Margaret Schlegel und Henry Wilcox: Ein Bösewicht ist Anthony Hopkins diesmal nicht, aber unerbittlich in seinen moralischen und politischen Anschauungen. Ein pflichtbewußter Geschäftsmann, dessen Zuvorkommenheit immer zweckgebunden wirkt. Nicht daß er herzlos wäre, aber so etwas wie private Gefühle sind in seinem Weltbild schlicht nicht eingeplant. Nach dem Tod seiner Frau macht Henry Margaret einen Heiratsantrag. Eine Sekunde lang entgleiten ihre Gesichtszüge, sie faßt sich, entschuldigt sich, verspricht einen Antwortbrief. Sie wahrt seine Umgangsformen, und doch verwandelt sie sie sich an. Als er fragt, ob er jetzt einen Wagen für sie rufen soll, kehrt sie um, bedankt sich noch einmal, küßt ihn vorsichtig. Henry schaut ihr nach, die Hand in die Seite gestützt – eine Besitzerpose. Er wird sich in Margaret verlieben, und manchmal wird seine Korrektheit von jungenhaftem Glück erhellt sein. Anthony Hopkins verzieht dafür keine Miene.

Only connect – die Verbindung zwischen den Schlegels und den Wilcoxes hat es schwer. Die ungestüme Helen wird Henry Wilcox immer wieder mit der Klassenfrage bedrängen und ihre Schwester samt Ehemann mit der Fürsorge für den armen Leonard Bast behelligen: Helena Bonham Carter als Möchtegern-Tragödin. Der Zusammenprall der Welten wird zur Katastrophe führen. Henry Wilcox wird Schwächen zeigen und die Schwächen der andern erbarmungslos strafen. Dem Schicksal jenseits des Geschäftlichen ist er nicht gewachsen. Hilflos sitzt er auf der Wiese vor Howard's End, sein Gesicht hinter vorgehaltener Hand versteckt, aus Scham für sein Versagen. Margaret hilft ihm auf; am Ende wird er ihr die verschwiegene Erbschaft beichten.

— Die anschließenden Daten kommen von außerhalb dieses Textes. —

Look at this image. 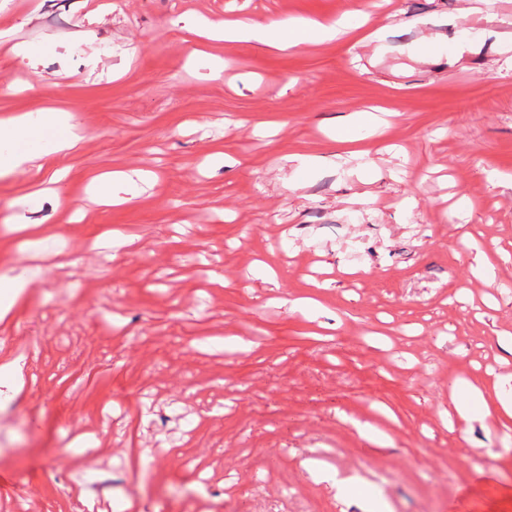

James Ivory hat, wie üblich in Zusammenarbeit mit Ismail Merchant (Produktion) und Ruth Prawer Jhabvala (Drehbuch) Forsters quasi sozialistischen Roman aus nachviktorianischer Zeit verfilmt. In den bewährten vornehm ausgestattenen Ivory-Bildern ist jede Einstellung von klassischer Schönheit und romantischer Poesie. Nichts Besonderes eigentlich. Aber Emma Thompson verwandelt die Gediegenheit des Merchant-/Ivory-Stils, ähnlich wie bereits Joanne Woodward in Mr. und Mrs. Bridge. Margaret Schlegel erschüttert Henry Wilcox' Unbeirrbarkeit, Emma Thompson hintertreibt mit ihrer Natürlichkeit die Erlesenheit des Kostümfilms. „Hier sprach“, heißt es im Roman, „wie unlogisch es auch klingen mochte, das Gute, das Schöne, das Wahre im Gegensatz zum Schicklichen, zum Gefälligen, zum Angemessenen... Freilich, als Vorbereitung auf das Kommende war es wenig tauglich.“ Forsters Glaube an eine Verbesserung der Welt mittels Brückenschlag zwischen den Klassen war utopisch, wie wir heute wissen: „Howard's End“ – ein Märchen. Emma Thompson macht es den Zynikern und Realisten schwer.

James Ivory: „Wiedersehen in Howard's End“. Drehbuch: Ruth Prawer Jhabvala. Produktion: Ismail Merchant. Kamera: Tony Pierce- Roberts. Mit Emma Thompson, Anthony Hopkins, Vanessa Redgrave, Helena Bonham Carter. USA 1992, Cinema Scope, 140 Min.